On Tuesday, March 11, 2003, at 06:42 AM, Richard Proctor wrote:
If one has a simple sub such as factorial:

sub factorial(int $a) {...}

then one subsequently declares the multi form of factorial to pick up the
non-integer form:


multi factorial(num $a) {...}

Does this promote the original declaration of factorial to a multi?
if not what happens?

I would *strongly* suspect that it would fail, saying "can't redeclare 'factorial'" or something.
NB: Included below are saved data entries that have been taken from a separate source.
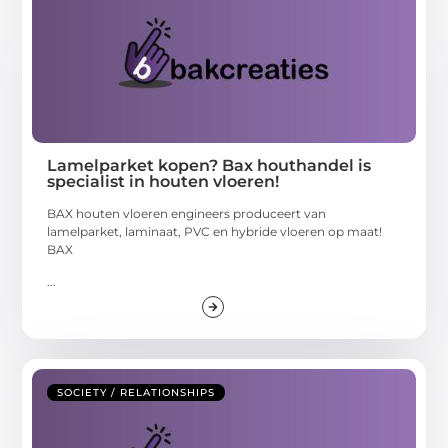
Lamelparket kopen? Bax houthandel is
specialist in houten vloeren!
BAX houten vloeren engineers produceert van
lamelparket, laminaat, PVC en hybride vloeren op maat!
BAX
...
SOCIETY / RELATIONSHIPS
The idea behind C<multi> is that if you're giving multiple possible signatures to a function, you have to do so *explicitly*. Otherwise, you might just be accidentally overriding some previous sub when you didn't really mean to -- and you'd _really_ like to know when that was happening.


sub foo($a,$b,$c) {...}

... lots of code inbetween ...

   multi foo(int $a) {...}
   multi foo(str $a) {...}

You might have forgotten, when declaring the two C<multi>s, that -- oops -- you had already used that subroutine name for something completely different! So you'd want it to tell you if you were redefining the C<foo> sub.

So I'm betting it's an error. You have to go back and make the first one a C<multi>, if that's what you really meant to do.

(Note that this means you can't give alternate signatures to functions that you've pulled in from a CPAN-style library, unless the library has given you permission to do so by making the functions C<multi> in the first place. Probably a good idea, on balance. You can do similar things with wrapper functions.)